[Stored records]

..............................

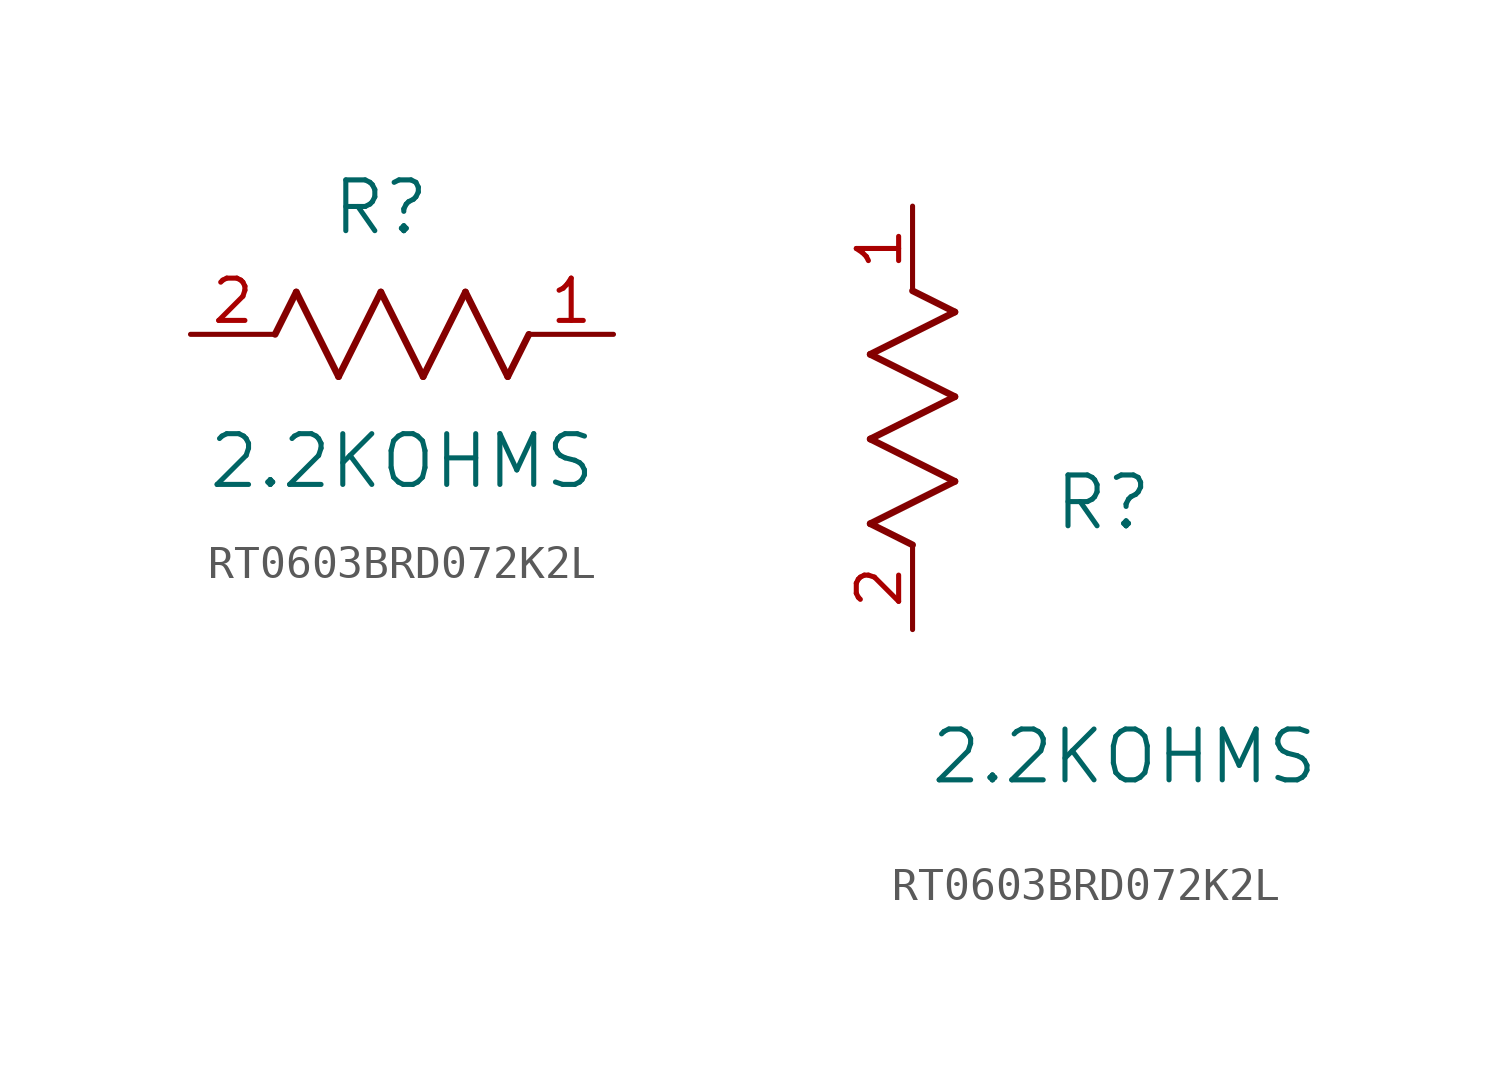
<source format=kicad_sym>
(kicad_symbol_lib
  (version 20220914)
  (generator kicad_symbol_editor)
  (symbol "RT0603BRD072K2L"
    (pin_names
      (offset 0.254))
    (property "Reference" "R"
      (at 5.715 3.81 0)
      (effects (font (size 1.524 1.524))))
    (property "Value" "2.2KOHMS"
      (at 6.35 -3.81 0)
      (effects (font (size 1.524 1.524))))
    (symbol "RT0603BRD072K2L_1_1"
      (polyline (pts (xy 2.54 0) (xy 3.175 1.27)) (stroke (width 0.203) (type default)) (fill (type none)))
      (polyline (pts (xy 3.175 1.27) (xy 4.445 -1.27)) (stroke (width 0.203) (type default)) (fill (type none)))
      (polyline (pts (xy 4.445 -1.27) (xy 5.715 1.27)) (stroke (width 0.203) (type default)) (fill (type none)))
      (polyline (pts (xy 5.715 1.27) (xy 6.985 -1.27)) (stroke (width 0.203) (type default)) (fill (type none)))
      (polyline (pts (xy 6.985 -1.27) (xy 8.255 1.27)) (stroke (width 0.203) (type default)) (fill (type none)))
      (polyline (pts (xy 8.255 1.27) (xy 9.525 -1.27)) (stroke (width 0.203) (type default)) (fill (type none)))
      (polyline (pts (xy 9.525 -1.27) (xy 10.16 0)) (stroke (width 0.203) (type default)) (fill (type none)))
      (pin unspecified line (at 12.7 0 180) (length 2.54) (name "" (effects (font (size 1.27 1.27)))) (number "1" (effects (font (size 1.27 1.27)))))
      (pin unspecified line (at 0 0 0) (length 2.54) (name "" (effects (font (size 1.27 1.27)))) (number "2" (effects (font (size 1.27 1.27))))))
    (symbol "RT0603BRD072K2L_1_2"
      (polyline (pts (xy -1.27 3.175) (xy 1.27 4.445)) (stroke (width 0.203) (type default)) (fill (type none)))
      (polyline (pts (xy -1.27 5.715) (xy 1.27 6.985)) (stroke (width 0.203) (type default)) (fill (type none)))
      (polyline (pts (xy -1.27 8.255) (xy 1.27 9.525)) (stroke (width 0.203) (type default)) (fill (type none)))
      (polyline (pts (xy 0 2.54) (xy -1.27 3.175)) (stroke (width 0.203) (type default)) (fill (type none)))
      (polyline (pts (xy 1.27 4.445) (xy -1.27 5.715)) (stroke (width 0.203) (type default)) (fill (type none)))
      (polyline (pts (xy 1.27 6.985) (xy -1.27 8.255)) (stroke (width 0.203) (type default)) (fill (type none)))
      (polyline (pts (xy 1.27 9.525) (xy 0 10.16)) (stroke (width 0.203) (type default)) (fill (type none)))
      (pin unspecified line (at 0 12.7 270) (length 2.54) (name "" (effects (font (size 1.27 1.27)))) (number "1" (effects (font (size 1.27 1.27)))))
      (pin unspecified line (at 0 0 90) (length 2.54) (name "" (effects (font (size 1.27 1.27)))) (number "2" (effects (font (size 1.27 1.27))))))))
</source>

..............................

PROBLEM REQUIREMENTS: Which lines above carry the string "number"? Copy those lines.

EXERCISE ANSWER:
      (pin unspecified line (at 12.7 0 180) (length 2.54) (name "" (effects (font (size 1.27 1.27)))) (number "1" (effects (font (size 1.27 1.27)))))
      (pin unspecified line (at 0 0 0) (length 2.54) (name "" (effects (font (size 1.27 1.27)))) (number "2" (effects (font (size 1.27 1.27))))))
      (pin unspecified line (at 0 12.7 270) (length 2.54) (name "" (effects (font (size 1.27 1.27)))) (number "1" (effects (font (size 1.27 1.27)))))
      (pin unspecified line (at 0 0 90) (length 2.54) (name "" (effects (font (size 1.27 1.27)))) (number "2" (effects (font (size 1.27 1.27))))))))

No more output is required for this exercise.